**Task item:** Please rewrite the lines from the one containing "## The how (this is the ugly part)" through the end of the entries, swapping "folder" for "directory" and leaving everything else unchanged.

Start of Recorded information

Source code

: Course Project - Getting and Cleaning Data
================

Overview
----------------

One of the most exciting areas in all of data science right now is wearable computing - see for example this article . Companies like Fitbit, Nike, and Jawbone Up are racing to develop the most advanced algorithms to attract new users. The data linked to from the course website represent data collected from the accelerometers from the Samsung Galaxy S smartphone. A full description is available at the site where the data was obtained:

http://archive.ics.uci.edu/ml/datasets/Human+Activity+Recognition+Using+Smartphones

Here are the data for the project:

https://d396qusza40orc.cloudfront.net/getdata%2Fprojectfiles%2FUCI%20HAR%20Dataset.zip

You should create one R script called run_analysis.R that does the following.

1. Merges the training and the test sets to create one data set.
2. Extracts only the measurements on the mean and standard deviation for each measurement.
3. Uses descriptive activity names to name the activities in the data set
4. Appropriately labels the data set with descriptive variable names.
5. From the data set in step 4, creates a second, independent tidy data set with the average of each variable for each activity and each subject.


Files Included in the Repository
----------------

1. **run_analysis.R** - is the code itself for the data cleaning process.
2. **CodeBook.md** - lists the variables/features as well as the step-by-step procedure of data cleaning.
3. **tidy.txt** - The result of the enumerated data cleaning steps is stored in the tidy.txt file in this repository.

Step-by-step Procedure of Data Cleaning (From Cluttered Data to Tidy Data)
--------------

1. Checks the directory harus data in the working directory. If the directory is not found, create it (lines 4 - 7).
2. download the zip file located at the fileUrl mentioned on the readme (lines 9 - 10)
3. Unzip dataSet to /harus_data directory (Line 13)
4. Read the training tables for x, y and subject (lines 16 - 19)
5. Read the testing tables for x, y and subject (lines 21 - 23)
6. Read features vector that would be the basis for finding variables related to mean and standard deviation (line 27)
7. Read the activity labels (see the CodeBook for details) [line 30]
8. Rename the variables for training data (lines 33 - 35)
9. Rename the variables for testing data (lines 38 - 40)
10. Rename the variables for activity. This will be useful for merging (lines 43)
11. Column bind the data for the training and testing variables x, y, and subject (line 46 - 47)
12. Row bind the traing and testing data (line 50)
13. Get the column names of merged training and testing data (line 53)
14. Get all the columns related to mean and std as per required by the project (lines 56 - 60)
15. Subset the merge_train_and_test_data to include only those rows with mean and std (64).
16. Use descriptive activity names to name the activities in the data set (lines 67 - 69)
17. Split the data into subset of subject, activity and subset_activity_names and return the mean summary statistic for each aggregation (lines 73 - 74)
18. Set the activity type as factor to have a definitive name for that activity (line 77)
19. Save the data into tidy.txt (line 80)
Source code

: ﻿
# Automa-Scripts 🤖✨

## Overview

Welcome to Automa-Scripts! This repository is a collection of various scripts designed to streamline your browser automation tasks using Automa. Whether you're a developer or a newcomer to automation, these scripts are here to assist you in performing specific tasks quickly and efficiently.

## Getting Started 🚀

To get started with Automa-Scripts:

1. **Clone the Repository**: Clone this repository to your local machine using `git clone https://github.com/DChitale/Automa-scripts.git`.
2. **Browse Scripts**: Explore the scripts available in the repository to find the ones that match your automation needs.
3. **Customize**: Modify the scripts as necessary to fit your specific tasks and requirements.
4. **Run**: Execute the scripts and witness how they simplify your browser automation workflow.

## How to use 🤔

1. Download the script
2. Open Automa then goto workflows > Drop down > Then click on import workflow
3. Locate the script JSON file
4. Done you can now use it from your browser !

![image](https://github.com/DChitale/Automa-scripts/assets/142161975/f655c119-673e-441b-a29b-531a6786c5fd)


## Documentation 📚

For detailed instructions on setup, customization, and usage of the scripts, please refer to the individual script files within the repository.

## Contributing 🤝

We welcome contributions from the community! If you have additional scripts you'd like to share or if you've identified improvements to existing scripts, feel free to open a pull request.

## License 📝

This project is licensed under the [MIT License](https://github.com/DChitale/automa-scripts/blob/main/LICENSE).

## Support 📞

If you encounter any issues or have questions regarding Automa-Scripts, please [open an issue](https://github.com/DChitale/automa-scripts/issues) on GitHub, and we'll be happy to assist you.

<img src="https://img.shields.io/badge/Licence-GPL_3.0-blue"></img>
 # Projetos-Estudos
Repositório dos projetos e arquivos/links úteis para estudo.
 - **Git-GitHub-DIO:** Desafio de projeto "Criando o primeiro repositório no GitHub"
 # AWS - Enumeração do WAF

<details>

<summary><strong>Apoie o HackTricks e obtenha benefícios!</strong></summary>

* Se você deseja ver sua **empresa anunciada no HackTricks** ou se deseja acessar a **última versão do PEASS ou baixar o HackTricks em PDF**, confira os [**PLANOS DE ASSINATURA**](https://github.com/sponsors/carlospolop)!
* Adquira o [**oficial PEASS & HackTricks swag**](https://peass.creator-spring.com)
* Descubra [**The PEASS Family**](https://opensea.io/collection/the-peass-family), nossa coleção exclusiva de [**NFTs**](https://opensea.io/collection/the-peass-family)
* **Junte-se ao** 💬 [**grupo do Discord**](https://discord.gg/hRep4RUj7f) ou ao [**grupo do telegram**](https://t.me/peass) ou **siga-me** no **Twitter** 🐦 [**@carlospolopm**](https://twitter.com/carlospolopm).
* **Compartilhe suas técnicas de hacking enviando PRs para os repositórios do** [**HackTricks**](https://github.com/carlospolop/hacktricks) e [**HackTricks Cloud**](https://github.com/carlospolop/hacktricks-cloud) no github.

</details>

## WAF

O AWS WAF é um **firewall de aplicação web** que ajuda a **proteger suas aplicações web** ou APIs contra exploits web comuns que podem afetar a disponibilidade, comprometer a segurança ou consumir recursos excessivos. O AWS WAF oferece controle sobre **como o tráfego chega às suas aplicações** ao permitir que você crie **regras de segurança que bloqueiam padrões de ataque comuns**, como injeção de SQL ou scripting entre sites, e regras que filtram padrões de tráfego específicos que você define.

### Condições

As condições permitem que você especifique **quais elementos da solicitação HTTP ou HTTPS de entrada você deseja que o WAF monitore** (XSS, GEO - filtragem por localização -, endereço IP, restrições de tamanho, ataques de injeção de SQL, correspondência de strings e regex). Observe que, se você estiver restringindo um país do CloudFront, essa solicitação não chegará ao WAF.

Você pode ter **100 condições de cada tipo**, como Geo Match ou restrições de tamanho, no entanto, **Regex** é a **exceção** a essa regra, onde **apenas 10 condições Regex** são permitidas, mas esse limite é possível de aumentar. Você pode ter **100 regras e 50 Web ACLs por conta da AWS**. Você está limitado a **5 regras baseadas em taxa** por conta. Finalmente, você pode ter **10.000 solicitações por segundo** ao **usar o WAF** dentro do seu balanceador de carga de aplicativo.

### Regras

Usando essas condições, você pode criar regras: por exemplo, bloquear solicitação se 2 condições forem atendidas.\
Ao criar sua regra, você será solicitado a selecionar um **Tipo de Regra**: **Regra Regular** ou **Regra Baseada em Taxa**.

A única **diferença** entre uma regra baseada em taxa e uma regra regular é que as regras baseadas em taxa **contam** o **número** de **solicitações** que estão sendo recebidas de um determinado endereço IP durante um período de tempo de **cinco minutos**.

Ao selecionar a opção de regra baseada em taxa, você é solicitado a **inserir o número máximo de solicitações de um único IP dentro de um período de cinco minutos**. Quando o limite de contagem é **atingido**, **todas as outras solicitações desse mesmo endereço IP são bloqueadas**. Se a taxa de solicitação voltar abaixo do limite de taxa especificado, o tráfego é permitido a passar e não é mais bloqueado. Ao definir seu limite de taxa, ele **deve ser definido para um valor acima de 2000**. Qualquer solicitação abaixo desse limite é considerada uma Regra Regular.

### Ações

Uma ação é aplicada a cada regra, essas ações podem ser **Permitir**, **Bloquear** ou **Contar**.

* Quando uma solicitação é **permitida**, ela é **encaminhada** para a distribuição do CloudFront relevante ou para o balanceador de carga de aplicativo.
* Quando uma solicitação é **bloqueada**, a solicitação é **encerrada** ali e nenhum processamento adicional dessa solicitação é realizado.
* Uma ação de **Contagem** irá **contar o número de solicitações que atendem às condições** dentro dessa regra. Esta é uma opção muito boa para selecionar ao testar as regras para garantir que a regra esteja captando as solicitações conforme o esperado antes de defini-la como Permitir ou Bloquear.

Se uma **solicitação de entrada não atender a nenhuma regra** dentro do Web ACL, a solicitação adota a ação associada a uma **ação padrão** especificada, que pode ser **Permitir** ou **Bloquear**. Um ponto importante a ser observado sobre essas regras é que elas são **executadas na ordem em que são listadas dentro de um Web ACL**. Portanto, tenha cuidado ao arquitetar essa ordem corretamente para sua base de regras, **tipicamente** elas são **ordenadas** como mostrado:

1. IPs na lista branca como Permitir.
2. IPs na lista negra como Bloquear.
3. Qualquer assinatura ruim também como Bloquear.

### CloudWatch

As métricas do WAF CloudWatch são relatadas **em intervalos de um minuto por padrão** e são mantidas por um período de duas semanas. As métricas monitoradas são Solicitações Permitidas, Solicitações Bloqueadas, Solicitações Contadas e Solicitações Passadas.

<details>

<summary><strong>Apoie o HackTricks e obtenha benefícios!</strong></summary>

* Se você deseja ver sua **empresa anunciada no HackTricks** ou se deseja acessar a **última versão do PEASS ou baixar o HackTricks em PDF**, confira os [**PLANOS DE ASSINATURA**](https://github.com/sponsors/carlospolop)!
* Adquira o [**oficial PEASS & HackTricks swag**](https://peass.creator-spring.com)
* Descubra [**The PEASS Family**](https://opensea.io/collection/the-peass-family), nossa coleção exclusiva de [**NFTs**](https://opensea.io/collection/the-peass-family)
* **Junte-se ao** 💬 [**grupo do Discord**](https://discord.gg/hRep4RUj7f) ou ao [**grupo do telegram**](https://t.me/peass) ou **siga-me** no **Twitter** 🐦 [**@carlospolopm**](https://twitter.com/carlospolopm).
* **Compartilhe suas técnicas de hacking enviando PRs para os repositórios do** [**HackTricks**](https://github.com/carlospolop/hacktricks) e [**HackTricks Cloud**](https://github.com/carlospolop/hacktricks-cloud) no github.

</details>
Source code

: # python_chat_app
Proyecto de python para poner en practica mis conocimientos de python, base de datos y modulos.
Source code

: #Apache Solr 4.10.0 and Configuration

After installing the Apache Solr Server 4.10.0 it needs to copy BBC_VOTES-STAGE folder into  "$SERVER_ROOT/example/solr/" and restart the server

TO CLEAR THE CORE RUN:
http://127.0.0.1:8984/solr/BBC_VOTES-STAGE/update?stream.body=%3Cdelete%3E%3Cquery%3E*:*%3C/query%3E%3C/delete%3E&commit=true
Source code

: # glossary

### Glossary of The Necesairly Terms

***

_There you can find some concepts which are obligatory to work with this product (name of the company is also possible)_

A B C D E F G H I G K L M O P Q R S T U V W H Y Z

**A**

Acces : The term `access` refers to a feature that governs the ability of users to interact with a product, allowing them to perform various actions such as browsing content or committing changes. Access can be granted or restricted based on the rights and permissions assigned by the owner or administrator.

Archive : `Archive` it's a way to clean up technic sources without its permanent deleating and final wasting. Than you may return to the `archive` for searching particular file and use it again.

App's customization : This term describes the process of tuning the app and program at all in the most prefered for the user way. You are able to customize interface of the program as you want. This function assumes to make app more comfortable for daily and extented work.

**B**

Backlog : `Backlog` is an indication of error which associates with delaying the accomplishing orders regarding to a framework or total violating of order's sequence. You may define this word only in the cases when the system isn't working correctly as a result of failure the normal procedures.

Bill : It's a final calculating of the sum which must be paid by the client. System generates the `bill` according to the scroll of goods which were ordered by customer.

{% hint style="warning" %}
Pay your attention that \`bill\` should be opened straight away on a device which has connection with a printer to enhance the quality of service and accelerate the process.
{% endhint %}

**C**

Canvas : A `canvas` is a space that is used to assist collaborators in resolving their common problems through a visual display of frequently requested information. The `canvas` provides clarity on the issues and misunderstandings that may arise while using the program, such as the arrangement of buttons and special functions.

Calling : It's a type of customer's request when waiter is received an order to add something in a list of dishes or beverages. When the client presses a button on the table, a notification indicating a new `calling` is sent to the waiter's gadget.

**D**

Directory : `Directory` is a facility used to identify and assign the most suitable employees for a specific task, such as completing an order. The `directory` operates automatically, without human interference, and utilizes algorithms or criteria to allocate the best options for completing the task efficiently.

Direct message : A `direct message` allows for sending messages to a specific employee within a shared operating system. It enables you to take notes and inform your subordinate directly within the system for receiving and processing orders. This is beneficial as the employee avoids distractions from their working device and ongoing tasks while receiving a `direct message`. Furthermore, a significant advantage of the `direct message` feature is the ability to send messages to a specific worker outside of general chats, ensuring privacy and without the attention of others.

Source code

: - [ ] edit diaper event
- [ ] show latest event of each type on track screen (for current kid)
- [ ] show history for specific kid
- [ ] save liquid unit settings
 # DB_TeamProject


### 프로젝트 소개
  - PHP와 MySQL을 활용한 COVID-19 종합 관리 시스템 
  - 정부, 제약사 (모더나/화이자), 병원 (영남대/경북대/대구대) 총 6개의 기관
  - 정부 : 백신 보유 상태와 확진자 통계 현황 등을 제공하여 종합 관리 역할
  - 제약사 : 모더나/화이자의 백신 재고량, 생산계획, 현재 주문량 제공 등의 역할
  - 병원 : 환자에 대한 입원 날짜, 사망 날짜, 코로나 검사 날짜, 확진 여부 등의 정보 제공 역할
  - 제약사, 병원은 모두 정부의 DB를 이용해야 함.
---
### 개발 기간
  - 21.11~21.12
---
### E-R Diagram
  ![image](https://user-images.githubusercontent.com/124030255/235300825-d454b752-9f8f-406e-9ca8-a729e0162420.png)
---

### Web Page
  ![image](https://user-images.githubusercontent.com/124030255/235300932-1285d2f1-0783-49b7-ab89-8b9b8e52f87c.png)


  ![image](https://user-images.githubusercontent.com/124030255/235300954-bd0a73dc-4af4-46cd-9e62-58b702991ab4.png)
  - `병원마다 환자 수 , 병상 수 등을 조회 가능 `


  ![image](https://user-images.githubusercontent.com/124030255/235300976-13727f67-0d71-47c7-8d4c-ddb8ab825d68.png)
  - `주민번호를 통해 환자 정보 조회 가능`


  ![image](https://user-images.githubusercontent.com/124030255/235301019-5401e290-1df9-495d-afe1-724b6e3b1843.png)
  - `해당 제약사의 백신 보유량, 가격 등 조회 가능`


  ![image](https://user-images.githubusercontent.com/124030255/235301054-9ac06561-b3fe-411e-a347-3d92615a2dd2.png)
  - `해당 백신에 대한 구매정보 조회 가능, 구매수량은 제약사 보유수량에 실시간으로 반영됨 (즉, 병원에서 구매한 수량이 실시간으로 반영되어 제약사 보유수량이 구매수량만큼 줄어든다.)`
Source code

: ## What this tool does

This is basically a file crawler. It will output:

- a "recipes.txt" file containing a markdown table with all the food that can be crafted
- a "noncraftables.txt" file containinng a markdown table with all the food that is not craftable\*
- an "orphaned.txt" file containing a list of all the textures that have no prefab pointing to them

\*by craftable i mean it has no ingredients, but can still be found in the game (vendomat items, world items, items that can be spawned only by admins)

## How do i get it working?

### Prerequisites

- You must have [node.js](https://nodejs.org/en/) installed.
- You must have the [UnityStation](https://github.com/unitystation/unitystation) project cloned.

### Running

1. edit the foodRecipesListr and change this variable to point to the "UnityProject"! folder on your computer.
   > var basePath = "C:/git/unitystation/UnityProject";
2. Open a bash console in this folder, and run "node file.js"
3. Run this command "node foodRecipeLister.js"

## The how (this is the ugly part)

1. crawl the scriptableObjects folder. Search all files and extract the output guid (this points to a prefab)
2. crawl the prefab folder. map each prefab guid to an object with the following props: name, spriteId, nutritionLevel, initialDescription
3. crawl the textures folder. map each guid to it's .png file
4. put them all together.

End of Recorded information

**Written response:**
## The how (this is the ugly part)

1. crawl the scriptableObjects directory. Search all files and extract the output guid (this points to a prefab)
2. crawl the prefab directory. map each prefab guid to an object with the following props: name, spriteId, nutritionLevel, initialDescription
3. crawl the textures directory. map each guid to it's .png file
4. put them all together.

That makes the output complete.